Courts should always be reminded that curfews are very similar to conditional sentence orders, which are custodial sentences. Your client is not being sentenced or punished at the bail stage and the deprivation of liberty inherent in a curfew is substantial. They should be “last-resort” conditions.

Abstention clauses

Abstain conditions are seriously problematic for many Indigenous accused in bail court. Not only is the abuse of alcohol and other drugs a serious issue in many Indigenous communities generally, it’s particularly linked to Indigenous involvement with the criminal justice system.

There are three main arguments you’ll hear from the Crown respecting the imposition of intoxicant abstention clauses:

  1. Intoxicant use is strongly associated with criminality and offending behavior, generally, so it makes sense not to allow your client to drink or use drugs, or
  2. Your client has a record of alcohol- and drug-related offenses (especially breaches of prior abstention clauses) and this is a good enough reason to keep him from drinking or using entirely, or
  3. The allegations at hand involve alcohol or other drugs, therefore your client shouldn’t be permitted to drink or use drugs at all.

With respect to the first argument, the fact that alcohol is generally associated with violence is neither here nor there. Youth, Indigeneity, testosterone, sporting events, and warm weather are all generally associated with higher crime. Taking judicial notice of a general association between crime and supposed causal factors is unwarranted, especially when your client’s liberty is at stake.

The second argument is much stronger. Typically, however, the Crown will have put insufficient evidence before the court to establish a link between a general pattern of offending and your client’s alcohol consumption. By itself, a record of drinking breaches shows only that your client tends to disregard abstention clauses, which renders them less effective, not more desirable.

To make a persuasive case on this argument, the Crown would need to present credible and trustworthy evidence that your client’s past behavior establishes a substantial likelihood that allowing him to drink would be dangerous.

The third argument is, in my view, unpersuasive.
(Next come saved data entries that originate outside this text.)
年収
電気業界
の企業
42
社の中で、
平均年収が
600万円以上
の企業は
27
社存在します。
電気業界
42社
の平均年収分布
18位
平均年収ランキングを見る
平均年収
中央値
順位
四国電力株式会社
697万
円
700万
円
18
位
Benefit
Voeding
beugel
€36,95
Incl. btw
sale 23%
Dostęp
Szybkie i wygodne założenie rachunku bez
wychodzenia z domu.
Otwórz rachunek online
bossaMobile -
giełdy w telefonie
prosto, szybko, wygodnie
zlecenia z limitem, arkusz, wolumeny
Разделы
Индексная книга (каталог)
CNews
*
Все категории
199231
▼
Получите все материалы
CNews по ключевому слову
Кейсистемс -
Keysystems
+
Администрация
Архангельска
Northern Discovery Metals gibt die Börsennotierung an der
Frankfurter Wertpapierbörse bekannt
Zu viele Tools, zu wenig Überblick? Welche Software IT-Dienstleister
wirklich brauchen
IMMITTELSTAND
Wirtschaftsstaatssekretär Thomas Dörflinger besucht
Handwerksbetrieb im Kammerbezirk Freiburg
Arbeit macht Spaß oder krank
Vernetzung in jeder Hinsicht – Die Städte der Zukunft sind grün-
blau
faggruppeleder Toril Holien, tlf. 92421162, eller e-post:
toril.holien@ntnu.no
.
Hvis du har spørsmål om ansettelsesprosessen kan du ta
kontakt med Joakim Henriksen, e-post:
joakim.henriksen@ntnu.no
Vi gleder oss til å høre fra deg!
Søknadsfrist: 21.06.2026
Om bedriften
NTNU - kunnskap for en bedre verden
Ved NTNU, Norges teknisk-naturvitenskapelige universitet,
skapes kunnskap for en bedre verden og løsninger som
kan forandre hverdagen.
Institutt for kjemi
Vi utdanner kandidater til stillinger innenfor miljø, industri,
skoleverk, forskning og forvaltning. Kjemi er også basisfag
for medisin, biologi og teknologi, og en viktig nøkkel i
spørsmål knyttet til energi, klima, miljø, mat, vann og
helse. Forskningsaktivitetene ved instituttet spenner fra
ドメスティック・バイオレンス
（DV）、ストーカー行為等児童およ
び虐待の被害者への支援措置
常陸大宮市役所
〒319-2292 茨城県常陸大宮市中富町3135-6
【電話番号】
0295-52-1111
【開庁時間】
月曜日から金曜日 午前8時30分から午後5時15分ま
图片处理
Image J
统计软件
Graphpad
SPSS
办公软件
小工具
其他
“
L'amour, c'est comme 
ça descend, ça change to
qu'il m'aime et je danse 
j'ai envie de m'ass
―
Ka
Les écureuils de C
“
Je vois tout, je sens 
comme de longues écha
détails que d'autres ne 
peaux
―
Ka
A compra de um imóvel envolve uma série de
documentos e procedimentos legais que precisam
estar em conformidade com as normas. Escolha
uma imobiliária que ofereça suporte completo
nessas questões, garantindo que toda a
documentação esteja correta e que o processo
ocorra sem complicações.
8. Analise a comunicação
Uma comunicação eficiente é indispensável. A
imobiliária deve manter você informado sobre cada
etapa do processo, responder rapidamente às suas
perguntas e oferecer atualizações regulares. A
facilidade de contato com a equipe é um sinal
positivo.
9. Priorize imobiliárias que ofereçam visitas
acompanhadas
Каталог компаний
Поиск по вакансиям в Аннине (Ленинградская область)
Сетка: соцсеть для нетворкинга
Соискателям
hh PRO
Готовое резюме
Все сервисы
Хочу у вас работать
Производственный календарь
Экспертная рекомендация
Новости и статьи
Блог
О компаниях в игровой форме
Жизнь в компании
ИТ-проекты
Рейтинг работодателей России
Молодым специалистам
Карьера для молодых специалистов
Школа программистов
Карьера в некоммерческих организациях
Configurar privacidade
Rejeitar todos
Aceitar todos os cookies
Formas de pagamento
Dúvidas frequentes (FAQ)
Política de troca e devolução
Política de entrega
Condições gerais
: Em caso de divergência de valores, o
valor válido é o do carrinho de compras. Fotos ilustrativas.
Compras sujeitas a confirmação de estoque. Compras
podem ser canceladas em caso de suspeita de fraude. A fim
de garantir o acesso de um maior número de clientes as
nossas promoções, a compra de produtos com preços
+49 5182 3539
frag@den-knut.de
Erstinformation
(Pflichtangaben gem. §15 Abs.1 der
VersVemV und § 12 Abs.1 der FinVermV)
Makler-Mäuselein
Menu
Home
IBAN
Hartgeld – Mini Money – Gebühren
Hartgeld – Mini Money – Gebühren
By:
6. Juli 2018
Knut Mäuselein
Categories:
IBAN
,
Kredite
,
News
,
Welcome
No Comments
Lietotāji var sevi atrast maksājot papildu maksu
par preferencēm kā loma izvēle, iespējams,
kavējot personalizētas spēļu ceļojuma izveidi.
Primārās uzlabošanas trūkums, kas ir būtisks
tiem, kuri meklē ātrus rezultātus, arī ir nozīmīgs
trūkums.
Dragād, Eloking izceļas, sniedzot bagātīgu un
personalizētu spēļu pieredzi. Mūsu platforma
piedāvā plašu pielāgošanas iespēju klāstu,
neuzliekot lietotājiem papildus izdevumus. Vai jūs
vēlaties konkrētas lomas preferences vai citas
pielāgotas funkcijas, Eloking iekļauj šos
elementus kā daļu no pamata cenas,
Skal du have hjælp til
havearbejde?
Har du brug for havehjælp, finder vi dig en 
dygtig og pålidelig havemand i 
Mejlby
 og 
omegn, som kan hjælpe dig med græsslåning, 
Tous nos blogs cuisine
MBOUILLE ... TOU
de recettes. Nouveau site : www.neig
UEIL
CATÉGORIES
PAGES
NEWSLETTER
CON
An allegation that your client was drinking or using other drugs while he’s alleged to have committed a crime (of which he’s presumed innocent) is not a very strong reason to impose a profoundly restrictive condition which he must follow for the next 18 to 30 months. Even if he actually was drinking, and even if he actually did commit the offence, a single intoxicated offence does not establish the need for imposing a general abstain condition.

Key Takeaways

Conditions impact each accused differently, and they can have a markedly pronounced effect on Indigenous accused. That’s especially true when your client is from a remote or northern community, or when they deal with other lifestyle or medical challenges.